▶ _RAW RECORDS_

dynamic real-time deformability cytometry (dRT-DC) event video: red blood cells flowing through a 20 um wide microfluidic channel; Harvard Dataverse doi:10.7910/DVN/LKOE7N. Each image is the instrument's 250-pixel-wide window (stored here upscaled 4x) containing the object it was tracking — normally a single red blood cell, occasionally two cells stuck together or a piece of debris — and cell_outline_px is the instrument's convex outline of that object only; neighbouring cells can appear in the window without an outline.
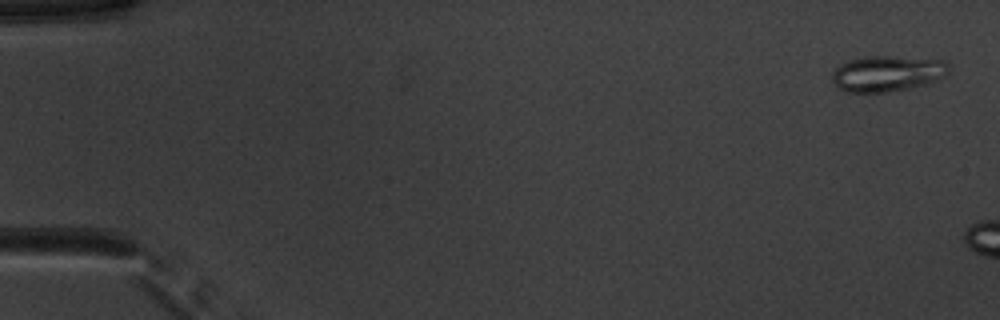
{"species": "common noctule bat (a hibernating species)", "species_latin": "Nyctalus noctula", "temperature_condition": "warm", "stored_images_in_passage": 7, "camera_frame_rate_fps": 3000, "um_per_image_px": 0.085, "animal": {"sex": "male", "body_mass_g": 20.1, "forearm_length_mm": 53.5}, "frame": {"image": 1, "passage_image": 2, "time_ms": 0.333, "image_size_px": [1000, 320], "cell_outline_px": [[948, 72], [944, 76], [924, 84], [908, 88], [888, 92], [848, 92], [840, 88], [832, 80], [832, 72], [840, 64], [848, 60], [864, 56], [892, 56], [944, 60], [948, 64]], "centroid_in_image_um": [75.39, 6.23], "position_along_channel_um": 9.6, "area_um2": 24.16}}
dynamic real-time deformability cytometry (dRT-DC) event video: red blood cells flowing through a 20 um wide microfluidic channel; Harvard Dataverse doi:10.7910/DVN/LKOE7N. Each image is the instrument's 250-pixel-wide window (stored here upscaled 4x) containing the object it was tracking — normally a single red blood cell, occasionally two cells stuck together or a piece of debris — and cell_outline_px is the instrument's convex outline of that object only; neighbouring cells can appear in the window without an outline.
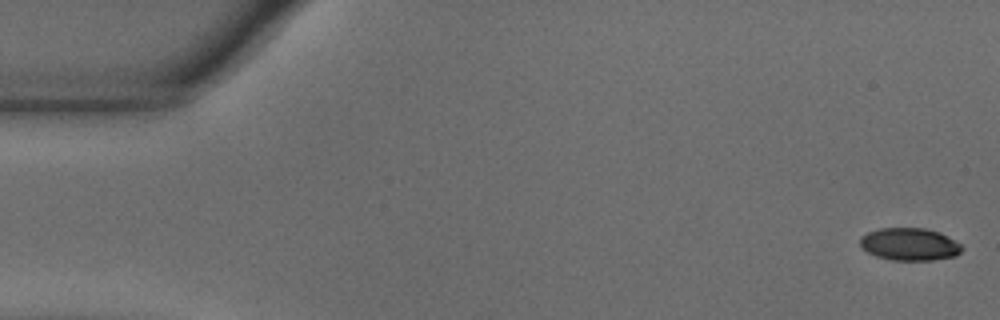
{"species": "common noctule bat (a hibernating species)", "species_latin": "Nyctalus noctula", "temperature_condition": "warm", "stored_images_in_passage": 55, "camera_frame_rate_fps": 3000, "um_per_image_px": 0.085, "animal": {"sex": "male", "body_mass_g": 18.8}, "frame": {"image": 1, "passage_image": 1, "time_ms": 0.0, "image_size_px": [1000, 320], "cell_outline_px": [[964, 248], [956, 256], [932, 260], [892, 260], [876, 256], [860, 248], [860, 236], [868, 232], [880, 228], [924, 228], [940, 232], [960, 244]], "centroid_in_image_um": [77.29, 20.76], "position_along_channel_um": 7.7, "area_um2": 19.36}}
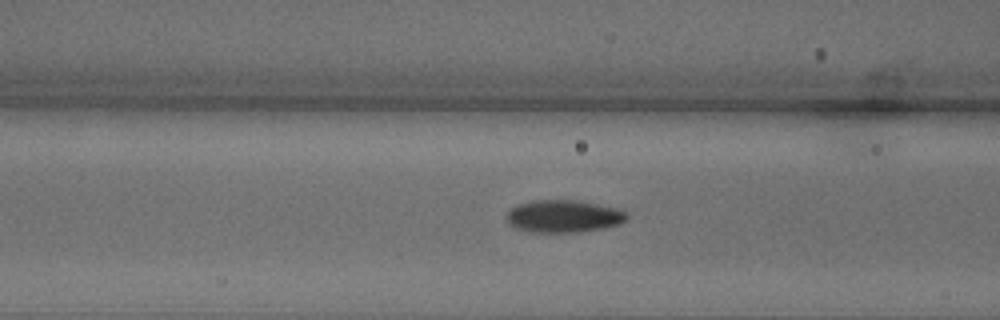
{"frame": {"image": 2, "passage_image": 21, "time_ms": 6.667, "image_size_px": [1000, 320], "cell_outline_px": [[628, 216], [620, 224], [604, 228], [576, 232], [528, 232], [516, 228], [508, 224], [508, 212], [516, 204], [532, 200], [576, 200], [620, 208], [628, 212]], "centroid_in_image_um": [47.92, 18.37], "position_along_channel_um": 118.7, "area_um2": 22.89}}
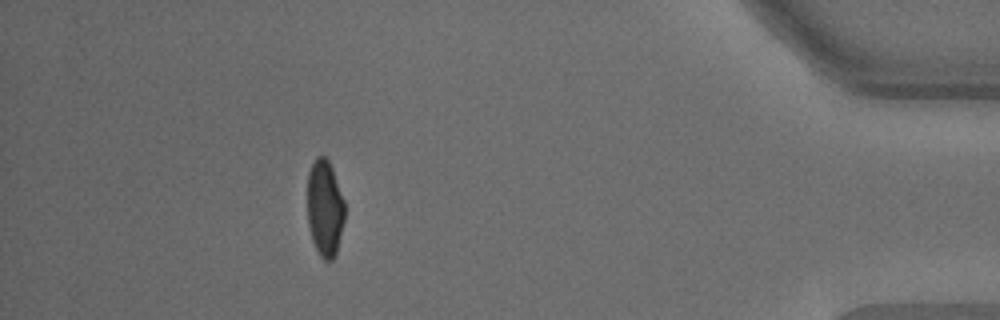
{"frame": {"image": 3, "passage_image": 49, "time_ms": 16.0, "image_size_px": [1000, 320], "cell_outline_px": [[344, 220], [336, 252], [332, 260], [324, 260], [320, 256], [312, 240], [308, 224], [308, 172], [316, 156], [324, 156], [328, 160], [332, 168], [344, 200]], "centroid_in_image_um": [27.6, 17.68], "position_along_channel_um": 407.6, "area_um2": 20.81}, "authors_computed_cell_mechanics": {"area_um2": 21.9062, "velocity_mm_per_s": 3.6679, "shape_relaxation_time_tau1_ms": 2.7734, "shape_relaxation_time_tau2_ms": 1.6413, "deformation_change_tau1": 0.1463, "deformation_change_tau2": 0.0622}}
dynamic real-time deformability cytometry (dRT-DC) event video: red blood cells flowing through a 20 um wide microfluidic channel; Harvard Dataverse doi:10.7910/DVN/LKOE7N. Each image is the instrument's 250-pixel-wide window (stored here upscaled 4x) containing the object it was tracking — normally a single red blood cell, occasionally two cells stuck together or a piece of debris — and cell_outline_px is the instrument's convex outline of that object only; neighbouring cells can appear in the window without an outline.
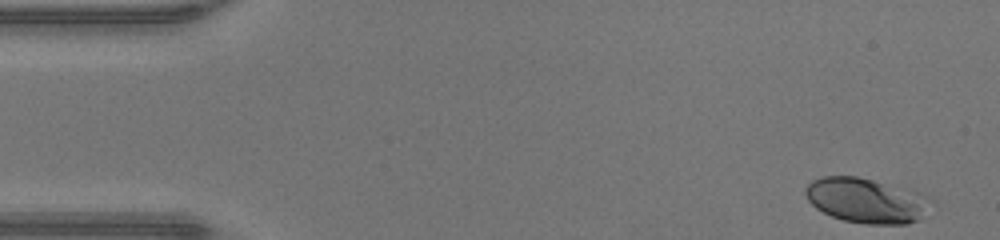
{"species": "human", "species_latin": "Homo sapiens", "temperature_condition": "warm", "stored_images_in_passage": 46, "camera_frame_rate_fps": 3000, "um_per_image_px": 0.085, "donor": {"sex": "male"}, "frame": {"image": 1, "passage_image": 1, "time_ms": 0.0, "image_size_px": [1000, 240], "cell_outline_px": [[932, 200], [920, 220], [904, 224], [864, 224], [844, 220], [832, 216], [816, 208], [808, 200], [804, 192], [804, 188], [812, 180], [824, 176], [856, 176], [872, 180], [916, 192], [928, 196]], "centroid_in_image_um": [73.6, 17.05], "position_along_channel_um": 11.4, "area_um2": 32.54}}
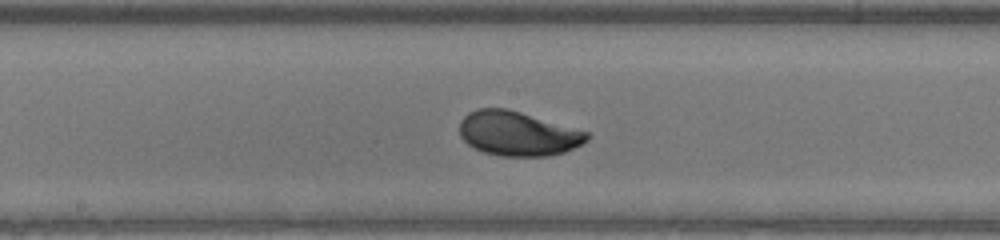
{"frame": {"image": 2, "passage_image": 23, "time_ms": 7.333, "image_size_px": [1000, 240], "cell_outline_px": [[592, 136], [588, 140], [564, 152], [548, 156], [500, 156], [484, 152], [472, 148], [460, 136], [460, 120], [468, 112], [476, 108], [508, 108], [592, 132]], "centroid_in_image_um": [44.04, 11.34], "position_along_channel_um": 204.2, "area_um2": 33.47}}
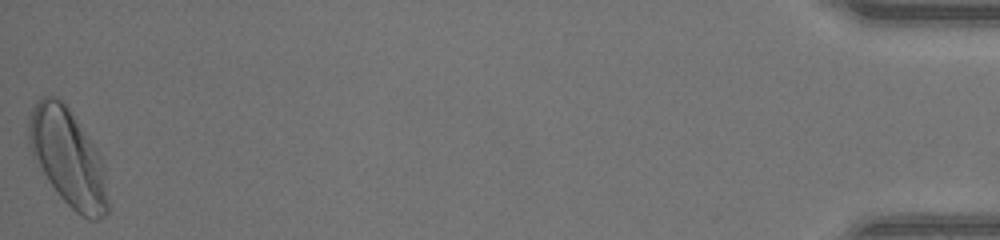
{"frame": {"image": 3, "passage_image": 46, "time_ms": 15.0, "image_size_px": [1000, 240], "cell_outline_px": [[108, 212], [104, 216], [96, 220], [88, 220], [80, 216], [60, 196], [48, 180], [32, 156], [28, 144], [28, 120], [32, 108], [36, 100], [44, 96], [56, 96], [68, 108], [100, 156], [104, 164], [108, 204]], "centroid_in_image_um": [5.76, 13.42], "position_along_channel_um": 429.4, "area_um2": 44.33}, "authors_computed_cell_mechanics": {"area_um2": 32.8015, "velocity_mm_per_s": 4.3592, "shape_relaxation_time_tau1_ms": 2.0991, "shape_relaxation_time_tau2_ms": null, "deformation_change_tau1": 0.135, "deformation_change_tau2": null}}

▶ _BRIEF_
Pictures stay out; repeat all the rest of the records exactly.

▶ _FINAL ANSWER_
dynamic real-time deformability cytometry (dRT-DC) event video: red blood cells flowing through a 20 um wide microfluidic channel; Harvard Dataverse doi:10.7910/DVN/LKOE7N. Each image is the instrument's 250-pixel-wide window (stored here upscaled 4x) containing the object it was tracking — normally a single red blood cell, occasionally two cells stuck together or a piece of debris — and cell_outline_px is the instrument's convex outline of that object only; neighbouring cells can appear in the window without an outline.
{"species": "common noctule bat (a hibernating species)", "species_latin": "Nyctalus noctula", "temperature_condition": "warm", "stored_images_in_passage": 7, "camera_frame_rate_fps": 3000, "um_per_image_px": 0.085, "animal": {"sex": "male", "body_mass_g": 20.1, "forearm_length_mm": 53.5}, "frame": {"image": 1, "passage_image": 2, "time_ms": 0.333, "image_size_px": [1000, 320], "cell_outline_px": [[948, 72], [944, 76], [924, 84], [908, 88], [888, 92], [848, 92], [840, 88], [832, 80], [832, 72], [840, 64], [848, 60], [864, 56], [892, 56], [944, 60], [948, 64]], "centroid_in_image_um": [75.39, 6.23], "position_along_channel_um": 9.6, "area_um2": 24.16}}
dynamic real-time deformability cytometry (dRT-DC) event video: red blood cells flowing through a 20 um wide microfluidic channel; Harvard Dataverse doi:10.7910/DVN/LKOE7N. Each image is the instrument's 250-pixel-wide window (stored here upscaled 4x) containing the object it was tracking — normally a single red blood cell, occasionally two cells stuck together or a piece of debris — and cell_outline_px is the instrument's convex outline of that object only; neighbouring cells can appear in the window without an outline.
{"species": "common noctule bat (a hibernating species)", "species_latin": "Nyctalus noctula", "temperature_condition": "warm", "stored_images_in_passage": 55, "camera_frame_rate_fps": 3000, "um_per_image_px": 0.085, "animal": {"sex": "male", "body_mass_g": 18.8}, "frame": {"image": 1, "passage_image": 1, "time_ms": 0.0, "image_size_px": [1000, 320], "cell_outline_px": [[964, 248], [956, 256], [932, 260], [892, 260], [876, 256], [860, 248], [860, 236], [868, 232], [880, 228], [924, 228], [940, 232], [960, 244]], "centroid_in_image_um": [77.29, 20.76], "position_along_channel_um": 7.7, "area_um2": 19.36}}
{"frame": {"image": 2, "passage_image": 21, "time_ms": 6.667, "image_size_px": [1000, 320], "cell_outline_px": [[628, 216], [620, 224], [604, 228], [576, 232], [528, 232], [516, 228], [508, 224], [508, 212], [516, 204], [532, 200], [576, 200], [620, 208], [628, 212]], "centroid_in_image_um": [47.92, 18.37], "position_along_channel_um": 118.7, "area_um2": 22.89}}
{"frame": {"image": 3, "passage_image": 49, "time_ms": 16.0, "image_size_px": [1000, 320], "cell_outline_px": [[344, 220], [336, 252], [332, 260], [324, 260], [320, 256], [312, 240], [308, 224], [308, 172], [316, 156], [324, 156], [328, 160], [332, 168], [344, 200]], "centroid_in_image_um": [27.6, 17.68], "position_along_channel_um": 407.6, "area_um2": 20.81}, "authors_computed_cell_mechanics": {"area_um2": 21.9062, "velocity_mm_per_s": 3.6679, "shape_relaxation_time_tau1_ms": 2.7734, "shape_relaxation_time_tau2_ms": 1.6413, "deformation_change_tau1": 0.1463, "deformation_change_tau2": 0.0622}}
dynamic real-time deformability cytometry (dRT-DC) event video: red blood cells flowing through a 20 um wide microfluidic channel; Harvard Dataverse doi:10.7910/DVN/LKOE7N. Each image is the instrument's 250-pixel-wide window (stored here upscaled 4x) containing the object it was tracking — normally a single red blood cell, occasionally two cells stuck together or a piece of debris — and cell_outline_px is the instrument's convex outline of that object only; neighbouring cells can appear in the window without an outline.
{"species": "human", "species_latin": "Homo sapiens", "temperature_condition": "warm", "stored_images_in_passage": 46, "camera_frame_rate_fps": 3000, "um_per_image_px": 0.085, "donor": {"sex": "male"}, "frame": {"image": 1, "passage_image": 1, "time_ms": 0.0, "image_size_px": [1000, 240], "cell_outline_px": [[932, 200], [920, 220], [904, 224], [864, 224], [844, 220], [832, 216], [816, 208], [808, 200], [804, 192], [804, 188], [812, 180], [824, 176], [856, 176], [872, 180], [916, 192], [928, 196]], "centroid_in_image_um": [73.6, 17.05], "position_along_channel_um": 11.4, "area_um2": 32.54}}
{"frame": {"image": 2, "passage_image": 23, "time_ms": 7.333, "image_size_px": [1000, 240], "cell_outline_px": [[592, 136], [588, 140], [564, 152], [548, 156], [500, 156], [484, 152], [472, 148], [460, 136], [460, 120], [468, 112], [476, 108], [508, 108], [592, 132]], "centroid_in_image_um": [44.04, 11.34], "position_along_channel_um": 204.2, "area_um2": 33.47}}
{"frame": {"image": 3, "passage_image": 46, "time_ms": 15.0, "image_size_px": [1000, 240], "cell_outline_px": [[108, 212], [104, 216], [96, 220], [88, 220], [80, 216], [60, 196], [48, 180], [32, 156], [28, 144], [28, 120], [32, 108], [36, 100], [44, 96], [56, 96], [68, 108], [100, 156], [104, 164], [108, 204]], "centroid_in_image_um": [5.76, 13.42], "position_along_channel_um": 429.4, "area_um2": 44.33}, "authors_computed_cell_mechanics": {"area_um2": 32.8015, "velocity_mm_per_s": 4.3592, "shape_relaxation_time_tau1_ms": 2.0991, "shape_relaxation_time_tau2_ms": null, "deformation_change_tau1": 0.135, "deformation_change_tau2": null}}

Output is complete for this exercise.